Sekarang ada cahaya yang menemani. Dia jingga yang melingkupi sumbu. Badan putihnya semakin mencair. Lilin dan aku saling menemani saat ini. Malamku ini sungguh gelap. Seluruh wilayah di kotaku menerima pemadaman listrik dengan hati yang terpaksa ikhlas.
Aku: bosannya aku mala mini lilin, seharusnya aku bisa mengerjakan proposal skripsiku yang sudah 2 bulan stagnasi.
Lilin masih hening, dia terus berdiri tegak, nyala itu berusaha bertahan ditengah tiupan angin malam yang masuk lewat celah-celah bawah pintu. Aku mengamati badannya yang semakin mengecil, lelehannya seperti larva di gunung merapi yogya yang terus mengalir dari mulut kawah desember 2010 lalu. Tapi aku tidak bisa menganalogikan sesuatu dari lilin sebagai “Wedus Gembel”.
Aku : bicaralah padaku lilin, aku bosan, aku tidak suka gelap begini rasanya sesak.
Jemariku mulai bergerak menekan-nekan lelehan lilin yang berwarna putih.
“berhentilah melakukan itu!”
Aku menoleh dan mencari suara dalam remang-remang disekelilingku. Aku sadar teman sekamarku sudah pamit keluar padaku sedari tadi. Oh dia meninggalkan aku dalam gelap malam. Aku sendirian, aku kesal, tapi tunggu! Itu suara siapa sebenarnya?
“kau mengajakku bicara, sekarang katakan apa maumu?”

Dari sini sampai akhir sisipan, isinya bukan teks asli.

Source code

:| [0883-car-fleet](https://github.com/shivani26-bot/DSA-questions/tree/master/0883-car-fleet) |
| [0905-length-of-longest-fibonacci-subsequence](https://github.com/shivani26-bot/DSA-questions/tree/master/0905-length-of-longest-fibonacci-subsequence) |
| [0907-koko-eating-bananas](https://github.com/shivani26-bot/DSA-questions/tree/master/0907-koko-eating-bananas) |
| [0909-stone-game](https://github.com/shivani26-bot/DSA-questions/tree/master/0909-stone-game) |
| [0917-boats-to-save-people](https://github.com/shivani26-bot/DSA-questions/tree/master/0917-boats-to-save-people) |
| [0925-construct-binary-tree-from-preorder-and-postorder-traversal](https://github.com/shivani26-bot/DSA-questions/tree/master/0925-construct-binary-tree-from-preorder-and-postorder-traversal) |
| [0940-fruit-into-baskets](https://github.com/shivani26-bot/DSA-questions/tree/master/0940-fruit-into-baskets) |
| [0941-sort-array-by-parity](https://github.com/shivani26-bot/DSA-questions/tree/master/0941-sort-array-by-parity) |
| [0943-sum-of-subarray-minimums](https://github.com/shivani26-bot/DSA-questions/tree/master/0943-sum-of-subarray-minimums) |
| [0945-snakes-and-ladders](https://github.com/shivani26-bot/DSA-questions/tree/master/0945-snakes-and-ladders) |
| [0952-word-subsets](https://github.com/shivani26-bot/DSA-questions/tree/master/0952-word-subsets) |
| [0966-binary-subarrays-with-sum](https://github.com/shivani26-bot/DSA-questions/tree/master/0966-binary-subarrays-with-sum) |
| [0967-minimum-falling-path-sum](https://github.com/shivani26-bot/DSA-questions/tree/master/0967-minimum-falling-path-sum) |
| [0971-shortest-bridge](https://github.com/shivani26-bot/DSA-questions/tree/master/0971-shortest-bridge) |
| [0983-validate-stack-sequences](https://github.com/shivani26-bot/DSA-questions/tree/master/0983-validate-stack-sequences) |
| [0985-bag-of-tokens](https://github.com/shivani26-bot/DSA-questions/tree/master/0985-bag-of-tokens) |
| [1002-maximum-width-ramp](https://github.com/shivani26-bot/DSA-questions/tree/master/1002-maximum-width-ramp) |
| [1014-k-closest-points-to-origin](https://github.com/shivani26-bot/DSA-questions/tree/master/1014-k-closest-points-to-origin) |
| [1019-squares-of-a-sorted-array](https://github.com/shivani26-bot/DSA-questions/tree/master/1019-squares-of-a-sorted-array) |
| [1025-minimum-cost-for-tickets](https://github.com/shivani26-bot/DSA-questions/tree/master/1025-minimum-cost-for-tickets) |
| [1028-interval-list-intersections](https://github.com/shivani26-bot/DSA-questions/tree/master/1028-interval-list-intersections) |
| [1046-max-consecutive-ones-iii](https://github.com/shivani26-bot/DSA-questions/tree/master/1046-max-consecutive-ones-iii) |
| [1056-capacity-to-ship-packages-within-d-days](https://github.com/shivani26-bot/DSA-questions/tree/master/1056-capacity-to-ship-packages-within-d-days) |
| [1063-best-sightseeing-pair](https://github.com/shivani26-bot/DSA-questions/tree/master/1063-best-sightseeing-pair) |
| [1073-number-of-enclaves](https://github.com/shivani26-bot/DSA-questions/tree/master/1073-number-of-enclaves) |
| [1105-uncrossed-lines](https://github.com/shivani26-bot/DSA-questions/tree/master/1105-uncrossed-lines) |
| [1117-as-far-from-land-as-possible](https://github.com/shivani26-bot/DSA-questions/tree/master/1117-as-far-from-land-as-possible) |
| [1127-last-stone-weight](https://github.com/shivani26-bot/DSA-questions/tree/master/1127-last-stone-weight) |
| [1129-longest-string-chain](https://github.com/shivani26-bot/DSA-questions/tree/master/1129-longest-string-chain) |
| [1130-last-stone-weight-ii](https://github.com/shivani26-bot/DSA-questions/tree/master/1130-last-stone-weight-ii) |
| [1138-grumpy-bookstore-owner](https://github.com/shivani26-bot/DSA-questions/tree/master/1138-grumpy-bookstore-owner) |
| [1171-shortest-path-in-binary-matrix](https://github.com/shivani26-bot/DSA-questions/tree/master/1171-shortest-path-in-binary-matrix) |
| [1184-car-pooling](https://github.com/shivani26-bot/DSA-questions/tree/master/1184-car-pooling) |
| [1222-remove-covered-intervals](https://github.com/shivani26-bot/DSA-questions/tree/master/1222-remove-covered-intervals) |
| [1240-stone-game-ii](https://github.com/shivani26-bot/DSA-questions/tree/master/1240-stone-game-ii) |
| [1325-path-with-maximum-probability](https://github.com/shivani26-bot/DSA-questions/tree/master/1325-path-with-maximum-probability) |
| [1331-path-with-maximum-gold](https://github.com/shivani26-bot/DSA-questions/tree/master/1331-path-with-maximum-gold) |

Lagi suara itu, aku tak tau dari mana asalnya. Ia sedang mengajakku bicara. Ataukan kamu itu lilin? Aku merasakan kehangatan itu, dan menyaksikan ukiran senyum pada lilin yang kuamati sedari tadi. Sebatang lilin yang menemani dan menerani kamarku.
“Ajaklah aku bicara lilin, kini hanya tinggal kita berdua dikamar ini, aku bingung harus melakukan apa, aku tak bisa berbuat apa-apa dalam gelap tanpa ada listrik.”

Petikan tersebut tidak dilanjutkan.